# Task item:
Switch each "ounces" in the items below to "oz" and return the lines with nothing else altered. Leave the pictures out of your answer.

# Collected data:
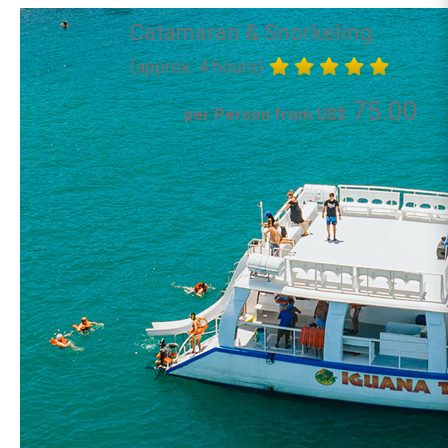
Catamaran & Snorkeling
(approx. 4 hours)
75.00
per Person from US$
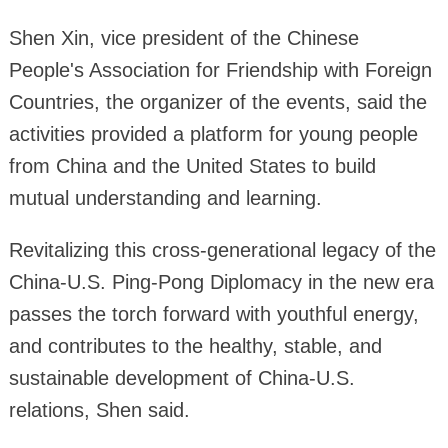
Shen Xin, vice president of the Chinese
People's Association for Friendship with Foreign
Countries, the organizer of the events, said the
activities provided a platform for young people
from China and the United States to build
mutual understanding and learning.
Revitalizing this cross-generational legacy of the
China-U.S. Ping-Pong Diplomacy in the new era
passes the torch forward with youthful energy,
and contributes to the healthy, stable, and
sustainable development of China-U.S.
relations, Shen said.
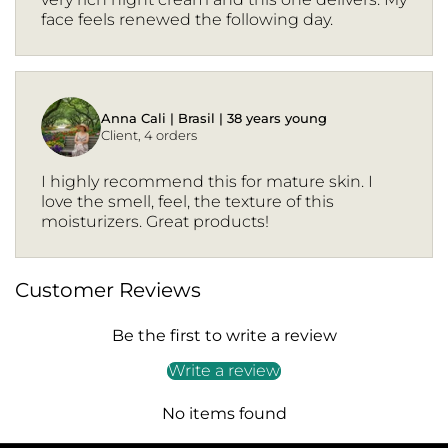
face feels renewed the following day.
Anna Cali | Brasil | 38 years young
Client, 4 orders
I highly recommend this for mature skin. I
love the smell, feel, the texture of this
moisturizers. Great products!
Customer Reviews
Be the first to write a review
Write a review
No items found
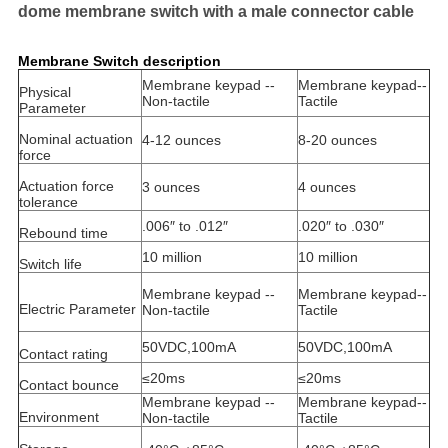
dome membrane switch with a male connector cable
Membrane Switch description
Membrane keypad --
Membrane keypad--
Physical
Non-tactile
Tactile
Parameter
Nominal actuation
4-12 ounces
8-20 ounces
force
Actuation force
3 ounces
4 ounces
tolerance
.006″ to .012″
.020″ to .030″
Rebound time
10 million
10 million
Switch life
Membrane keypad --
Membrane keypad--
Electric Parameter
Non-tactile
Tactile
50VDC,100mA
50VDC,100mA
Contact rating
≤20ms
≤20ms
Contact bounce
Membrane keypad --
Membrane keypad--
Environment
Non-tactile
Tactile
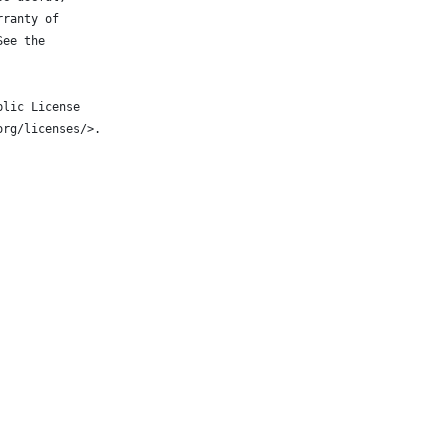
rranty of
See the
blic License
org/licenses/>.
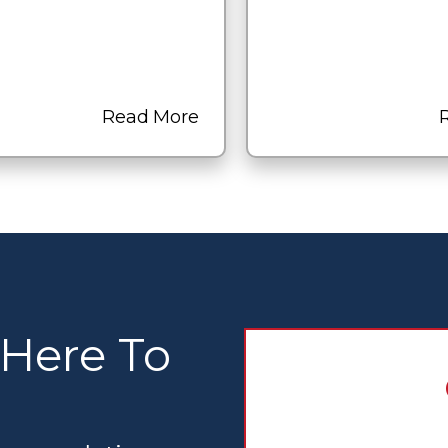
Read More
 Here To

# Response area:
Catamaran & Snorkeling
(approx. 4 hours)
75.00
per Person from US$
Shen Xin, vice president of the Chinese
People's Association for Friendship with Foreign
Countries, the organizer of the events, said the
activities provided a platform for young people
from China and the United States to build
mutual understanding and learning.
Revitalizing this cross-generational legacy of the
China-U.S. Ping-Pong Diplomacy in the new era
passes the torch forward with youthful energy,
and contributes to the healthy, stable, and
sustainable development of China-U.S.
relations, Shen said.
face feels renewed the following day.
Anna Cali | Brasil | 38 years young
Client, 4 orders
I highly recommend this for mature skin. I
love the smell, feel, the texture of this
moisturizers. Great products!
Customer Reviews
Be the first to write a review
Write a review
No items found
dome membrane switch with a male connector cable
Membrane Switch description
Membrane keypad --
Membrane keypad--
Physical
Non-tactile
Tactile
Parameter
Nominal actuation
4-12 oz
8-20 oz
force
Actuation force
3 oz
4 oz
tolerance
.006″ to .012″
.020″ to .030″
Rebound time
10 million
10 million
Switch life
Membrane keypad --
Membrane keypad--
Electric Parameter
Non-tactile
Tactile
50VDC,100mA
50VDC,100mA
Contact rating
≤20ms
≤20ms
Contact bounce
Membrane keypad --
Membrane keypad--
Environment
Non-tactile
Tactile
rranty of
See the
blic License
org/licenses/>.
Read More
 Here To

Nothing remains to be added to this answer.